▸ **EXERCISE DATA**
--------------------------------

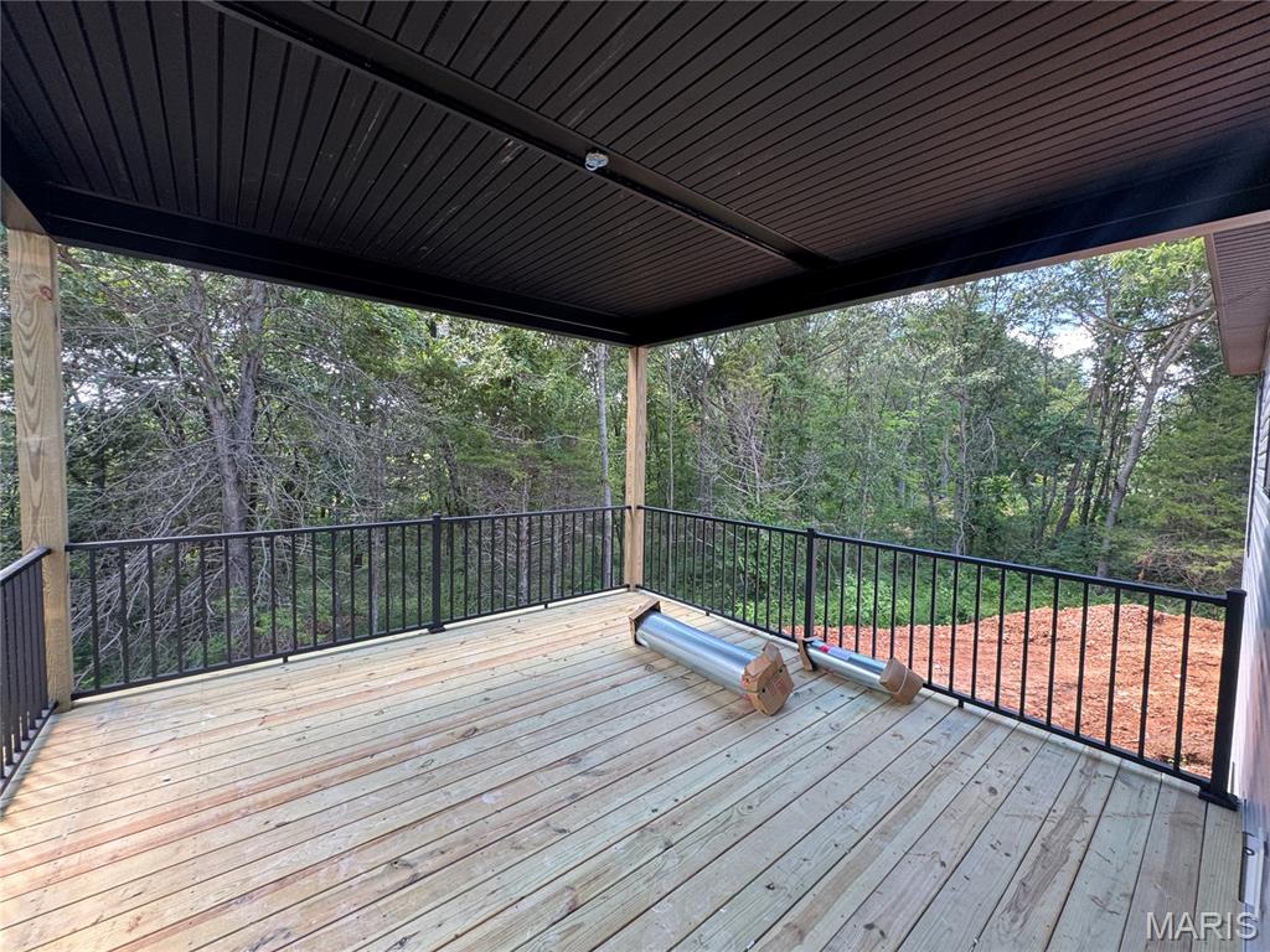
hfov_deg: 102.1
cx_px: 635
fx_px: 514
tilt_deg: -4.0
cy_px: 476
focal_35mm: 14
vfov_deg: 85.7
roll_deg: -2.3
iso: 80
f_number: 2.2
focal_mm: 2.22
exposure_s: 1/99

--------------------------------

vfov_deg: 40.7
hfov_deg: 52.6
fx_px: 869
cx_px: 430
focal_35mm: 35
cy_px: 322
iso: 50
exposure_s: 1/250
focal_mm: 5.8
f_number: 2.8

--------------------------------

▸ **PROBLEM REQUIREMENTS**
From the entries above, restate word for word the lines from the line containing "hfov_deg: 102.1" to the line containing "exposure_s: 1/99", both ends included, and nothing more.

▸ **EXERCISE RESPONSE**
hfov_deg: 102.1
cx_px: 635
fx_px: 514
tilt_deg: -4.0
cy_px: 476
focal_35mm: 14
vfov_deg: 85.7
roll_deg: -2.3
iso: 80
f_number: 2.2
focal_mm: 2.22
exposure_s: 1/99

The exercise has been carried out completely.